EXERCISE BRIEF -> The result should be every line of the listing that contains "from".

───── THE INPUT

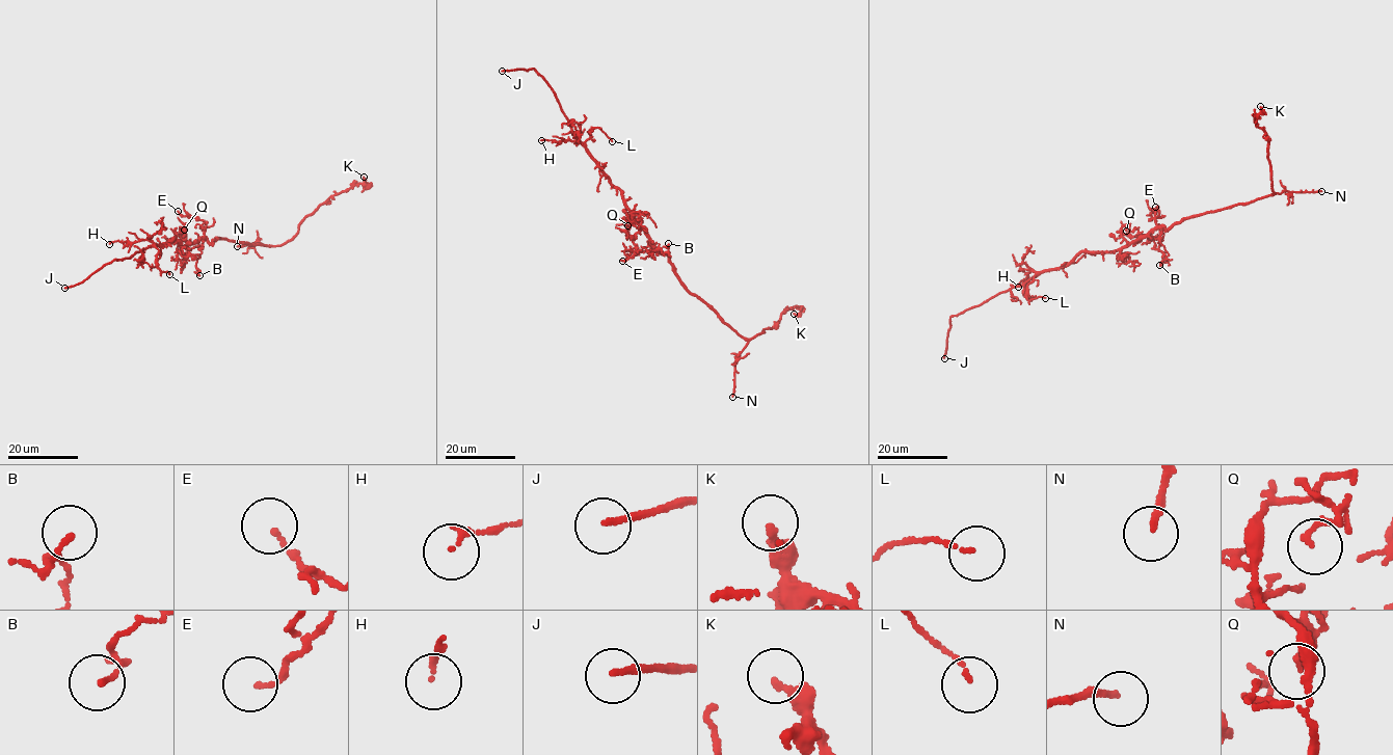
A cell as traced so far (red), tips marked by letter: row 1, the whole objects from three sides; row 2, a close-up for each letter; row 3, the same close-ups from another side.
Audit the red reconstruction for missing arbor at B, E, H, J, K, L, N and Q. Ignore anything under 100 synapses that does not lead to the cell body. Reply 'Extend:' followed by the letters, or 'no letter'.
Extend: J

──────────
───── THE INPUT

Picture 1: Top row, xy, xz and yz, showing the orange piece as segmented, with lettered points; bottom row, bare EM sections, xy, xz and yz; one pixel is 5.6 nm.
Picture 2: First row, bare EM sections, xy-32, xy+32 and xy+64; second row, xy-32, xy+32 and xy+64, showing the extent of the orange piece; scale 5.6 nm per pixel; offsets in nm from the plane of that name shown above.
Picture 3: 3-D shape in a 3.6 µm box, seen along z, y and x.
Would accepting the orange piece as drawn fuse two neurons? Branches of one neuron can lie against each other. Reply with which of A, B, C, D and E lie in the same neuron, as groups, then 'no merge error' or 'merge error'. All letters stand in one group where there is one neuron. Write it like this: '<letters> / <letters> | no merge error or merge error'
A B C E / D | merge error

──────────

OUTPUT OF THE EXERCISE ->
A cell as traced so far (red), tips marked by letter: row 1, the whole objects from three sides; row 2, a close-up for each letter; row 3, the same close-ups from another side.
Picture 2: First row, bare EM sections, xy-32, xy+32 and xy+64; second row, xy-32, xy+32 and xy+64, showing the extent of the orange piece; scale 5.6 nm per pixel; offsets in nm from the plane of that name shown above.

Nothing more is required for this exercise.